Poem: Fictional Truths

Fictional Truths

Roy Orbison plays on the radio
and for a few short minutes, you are younger,
listening as if the music were new
and you were still an innocent,
but you have become something new as you age,
a believer in the truth of the world around you, but,
with the sources of your childhood gone,
aware that truth has become the domain
not of news, but of poetry and song.

About this poem

This poem has a provenance longer than the poem itself.

Roy Orbison really was playing on the radio in the last diner standing as I began writing this morning.
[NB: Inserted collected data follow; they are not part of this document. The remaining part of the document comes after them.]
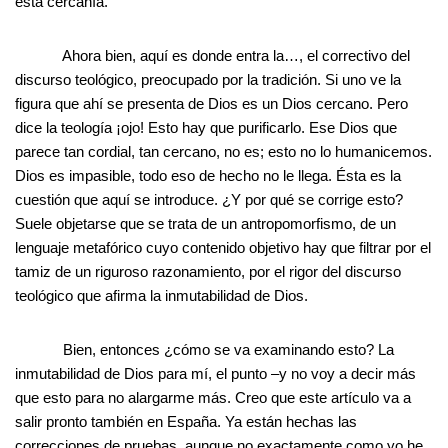
esta cercanía.
Ahora bien, aquí es donde entra la…, el correctivo del
discurso teológico, preocupado por la tradición. Si uno ve la
figura que ahí se presenta de Dios es un Dios cercano. Pero
dice la teología ¡ojo! Esto hay que purificarlo. Ese Dios que
parece tan cordial, tan cercano, no es; esto no lo humanicemos.
Dios es impasible, todo eso de hecho no le llega. Ésta es la
cuestión que aquí se introduce. ¿Y por qué se corrige esto?
Suele objetarse que se trata de un antropomorfismo, de un
lenguaje metafórico cuyo contenido objetivo hay que filtrar por el
tamiz de un riguroso razonamiento, por el rigor del discurso
teológico que afirma la inmutabilidad de Dios.
Bien, entonces ¿cómo se va examinando esto? La
inmutabilidad de Dios para mí, el punto –y no voy a decir más
que esto para no alargarme más. Creo que este artículo va a
salir pronto también en España. Ya están hechas las
correcciones de pruebas, aunque no exactamente como yo he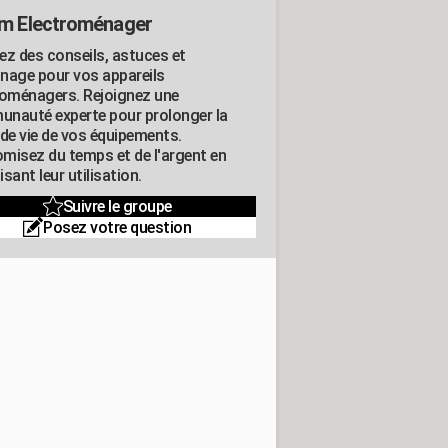
m Electroménager
ez des conseils, astuces et
nage pour vos appareils
roménagers. Rejoignez une
nauté experte pour prolonger la
 de vie de vos équipements.
misez du temps et de l'argent en
sant leur utilisation.
Suivre le groupe
Posez votre question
I spent some time checking email before I started writing. No less than five people wrote me about vast fortunes (millions of dollars US) that were mine if only I would. Two beautiful young women who evidently don’t like wearing much in the way of clothes discovered me on the internet and wanted to start a romance. There was one of those on Facebook too. Four bank accounts and one credit card account threatened closure unless I…… Oddly, I have accounts at none of those banks. Four more emails said they were responding to emails I never sent. And then I took a look at the news online. Roughly 70% of the headlines, once I clicked on them, lied – the stories had nothing to do with the headline. Much of the news that WAS there was out of context. More lies. And even in the truth telling articles, many of them were about lies on both sides of the political aisle. Then… well you get the picture. I figured I was lied to about 40 times before I got my first cup of coffee. We are lied to everywhere. No wonder it is getting harder to trust anything or anyone. It’s work to know what and who to trust.

Saturday I went to Mass MoCA with my son and his fiancée. There was an exhibit at the far end of the museum called “Americantitus.” It referred to a “disease” that resulted in anxiety in America in the early 1900’s. Part of the exhibit was a display of all the elixers concocted to battle this affliction which included anxiety and dispondance in what the world was becoming. It dealt with lost dreams, and surprisingly, the power of magic to help us navigate those emotions.

Which, as I drove home, had me thinking about what many people have said, that our greatest truths do not come from news or textbooks, but by art and poetry and music. And I came out of the whole experience thinking to myself that for me, that way of thinking, that we need “magic”, described as something beyond ourselves and the logic of lies, to find the important truths and offset, or at least balance out, what is thrown at us day after day.

No wonder fascists and dictators often want to ban artists and burn books from early on. The truth is dangerous to them. Even in the form of fiction, song, poetry, art, and humor. Especially in the form of fiction, song, poetry, ar,t and humor.

Hang on to the truth, my friends. Seek it. Protect it. For the truth not only sets us free, it assures our souls, if not peace, at least integrity,

Off my soapbox. Thanks for listening.